Seamus, having treated patients and worked with doctors for over four decades in hospitals in three countries, has the perfect prescription to keep the reader enthralled and entertained about life in hospital behind the scenes and behind the curtain.

While the professional doctors worked diligently to make patients better, some patients did die.

“Over decades, human error can occur and mistakes can occur,” says Seamus. “When you make a mistake; you never forget it. You take it to your grave.”

There were often difficult cases and difficult characters to deal with.

We meet Sharon, with a hatred of doctors and a dependence on alcohol, who declared to Seamus that he was ‘going to f**k me out the door without sorting me”.

On a routine hospital ward round, we meet a registrar who orders his willing consultant to stop mid-round for ‘a fag’!

Alan, who Seamus knows since he was a teen, now 35, is on a trolley and spent half his life in hospital.

“What’s causing the pain?” he pleads.

“He may as well have been asking me about quantum physics,” writes Seamus.

“The characters in The Ministry of Bodies are fictional, albeit typical patients and typical doctors of their time. We can identify with them, feel for them and empathise with them. After all, most of us have had some experience of hospital. Of course now, hospital surroundings are more salubrious, not like in bygone days when the ‘Ministry’ was in its infancy and ‘the floors were covered with linoleum and the ceilings covered with white styrofoam tiles.’

“In it’s ‘young’ days, the walls were green, brown and yellow,” writes Seamus, who uses a lovely flow of language and lively descriptive passages in his book.

“In later years, the decor became ‘off white’.”

Seamus paints a colourful, often painful, picture of the typical people he came across.

“Both the patients and the doctors I include in the book are amalgams of the people I dealt with over the years,” explains Seamus, who worked in the emergency ward, the general ward, intensive care units and endoscopy.

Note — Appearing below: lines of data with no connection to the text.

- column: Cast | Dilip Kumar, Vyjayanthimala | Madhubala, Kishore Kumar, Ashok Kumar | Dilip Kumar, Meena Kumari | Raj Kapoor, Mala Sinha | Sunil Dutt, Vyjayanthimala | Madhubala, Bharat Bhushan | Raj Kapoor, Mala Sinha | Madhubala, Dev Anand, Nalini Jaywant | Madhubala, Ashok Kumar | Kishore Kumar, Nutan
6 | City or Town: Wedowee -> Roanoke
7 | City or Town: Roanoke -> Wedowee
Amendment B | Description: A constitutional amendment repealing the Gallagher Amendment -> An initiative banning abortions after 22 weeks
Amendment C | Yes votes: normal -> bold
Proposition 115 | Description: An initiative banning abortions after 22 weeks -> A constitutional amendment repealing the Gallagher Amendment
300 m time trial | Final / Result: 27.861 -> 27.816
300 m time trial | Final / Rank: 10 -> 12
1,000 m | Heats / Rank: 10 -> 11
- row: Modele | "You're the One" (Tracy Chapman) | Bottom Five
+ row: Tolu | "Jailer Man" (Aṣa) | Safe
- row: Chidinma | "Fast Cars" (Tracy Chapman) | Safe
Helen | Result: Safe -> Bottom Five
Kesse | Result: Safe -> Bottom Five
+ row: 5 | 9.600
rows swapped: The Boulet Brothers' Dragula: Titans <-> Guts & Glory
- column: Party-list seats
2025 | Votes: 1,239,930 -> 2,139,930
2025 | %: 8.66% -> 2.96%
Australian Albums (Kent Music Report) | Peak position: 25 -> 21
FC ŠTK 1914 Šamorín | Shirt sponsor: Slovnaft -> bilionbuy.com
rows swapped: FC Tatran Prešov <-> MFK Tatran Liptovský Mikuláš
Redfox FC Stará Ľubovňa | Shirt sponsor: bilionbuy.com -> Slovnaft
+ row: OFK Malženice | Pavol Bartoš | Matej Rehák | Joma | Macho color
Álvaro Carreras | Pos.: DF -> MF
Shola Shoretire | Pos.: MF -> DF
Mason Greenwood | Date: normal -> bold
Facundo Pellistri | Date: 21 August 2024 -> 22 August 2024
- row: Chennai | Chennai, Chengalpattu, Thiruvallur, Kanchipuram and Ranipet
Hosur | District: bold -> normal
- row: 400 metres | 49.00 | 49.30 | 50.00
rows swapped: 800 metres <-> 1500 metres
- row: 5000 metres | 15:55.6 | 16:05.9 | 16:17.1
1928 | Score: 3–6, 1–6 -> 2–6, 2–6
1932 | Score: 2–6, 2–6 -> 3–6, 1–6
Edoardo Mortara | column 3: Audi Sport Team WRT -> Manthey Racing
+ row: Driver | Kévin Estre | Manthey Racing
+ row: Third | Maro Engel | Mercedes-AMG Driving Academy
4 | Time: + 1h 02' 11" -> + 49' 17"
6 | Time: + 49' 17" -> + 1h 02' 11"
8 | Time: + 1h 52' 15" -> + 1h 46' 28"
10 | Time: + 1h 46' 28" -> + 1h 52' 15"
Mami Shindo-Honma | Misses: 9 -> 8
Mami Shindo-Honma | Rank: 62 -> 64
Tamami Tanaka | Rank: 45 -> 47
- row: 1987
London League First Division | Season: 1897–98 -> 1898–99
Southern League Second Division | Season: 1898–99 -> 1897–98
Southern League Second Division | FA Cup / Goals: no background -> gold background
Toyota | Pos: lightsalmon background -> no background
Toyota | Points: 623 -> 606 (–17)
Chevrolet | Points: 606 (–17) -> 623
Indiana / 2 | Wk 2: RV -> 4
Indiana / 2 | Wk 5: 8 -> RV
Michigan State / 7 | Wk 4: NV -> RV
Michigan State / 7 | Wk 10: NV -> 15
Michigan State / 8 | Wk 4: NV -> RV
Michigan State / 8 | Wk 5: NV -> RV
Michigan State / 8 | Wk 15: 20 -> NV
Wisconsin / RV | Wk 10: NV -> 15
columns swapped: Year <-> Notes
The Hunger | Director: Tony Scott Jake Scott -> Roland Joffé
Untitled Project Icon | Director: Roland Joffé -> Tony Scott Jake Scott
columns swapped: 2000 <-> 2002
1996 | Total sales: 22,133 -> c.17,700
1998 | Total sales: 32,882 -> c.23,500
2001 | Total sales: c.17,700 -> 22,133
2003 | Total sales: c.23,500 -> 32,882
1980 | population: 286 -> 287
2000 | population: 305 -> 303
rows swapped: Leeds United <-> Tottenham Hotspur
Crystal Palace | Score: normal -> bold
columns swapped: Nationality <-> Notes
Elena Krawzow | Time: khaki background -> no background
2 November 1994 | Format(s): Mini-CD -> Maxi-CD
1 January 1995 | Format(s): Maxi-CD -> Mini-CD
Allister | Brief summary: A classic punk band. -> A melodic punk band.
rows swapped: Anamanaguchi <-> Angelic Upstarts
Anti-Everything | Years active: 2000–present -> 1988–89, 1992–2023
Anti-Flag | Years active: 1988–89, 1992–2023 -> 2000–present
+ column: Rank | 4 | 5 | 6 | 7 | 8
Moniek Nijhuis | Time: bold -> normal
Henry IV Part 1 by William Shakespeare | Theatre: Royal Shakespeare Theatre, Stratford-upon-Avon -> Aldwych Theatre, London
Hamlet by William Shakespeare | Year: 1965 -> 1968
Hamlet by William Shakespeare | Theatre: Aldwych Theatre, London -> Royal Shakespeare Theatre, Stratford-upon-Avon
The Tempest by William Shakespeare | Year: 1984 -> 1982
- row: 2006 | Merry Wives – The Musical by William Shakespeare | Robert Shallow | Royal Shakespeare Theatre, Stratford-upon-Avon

“There were two of us gastroenterology consultants for 14 years until we grew to four. The workload was pretty intense.”

As a trained ‘ologist’, Seamus combined elements of a priest, a social worker and counsellor as part of his work. Administration had to be done too.

“I could spend a lot of time reading emails and answering them if I chose to,” says Seamus.

He also highlights the effects of alcohol consumption, which he saw increase during his career.

“In the 1980s, liver cirrhosis was relatively uncommon,” says Seamus. “Many of my parents’ generation were generally teetotallers mainly for religious reasons, or at least alcohol consumption was modest.

“In the 1990s and 2000s, when alcohol consumption rose sharply, there was an epidemic of liver disease. Much of my consultant career was caring for victims of this epidemic.”

Seamus, already a prize-winning author, who hopes to travel to London to Kings College, where he has an appointment as visiting professor at the Centre of Humanities and Health, is going to work in the interim among the community as a vaccinator.

“Yes, that’s what I’ll be doing. And I’d like to get travelling again to medical conferences abroad,” says Seamus.

He likes cooking and walking his dog.

Does he cook for gut health?

“No,” says Seamus laughing.

“I cook what tastes good and I cook for pleasure!”

Does he have any ailments himself?

“I have arthritis in my hands, so I don’t garden.”

But he does write, and he does so with humour and honesty, about heart-warming incidents both happy and sad, even ridiculous! And because laughter is the best medicine, Seamus includes a good dose of that in the novel.

The Ministry of Bodies is a thumping good read which has mass appeal for the man on the street and for men and women everywhere who relish a real-life take on the ‘ministry’ where people come to be cured and to die.

Seamus gives us a guided tour of the halls and wards where most of us visit at some point in our lives.

“I hope people enjoy reading it,” says Seamus.

They will. Because he tells it like it is.

The Ministry of Bodies by Seamus O’Mahony, available now in Easons, Dubray and Amazon, priced €17.99.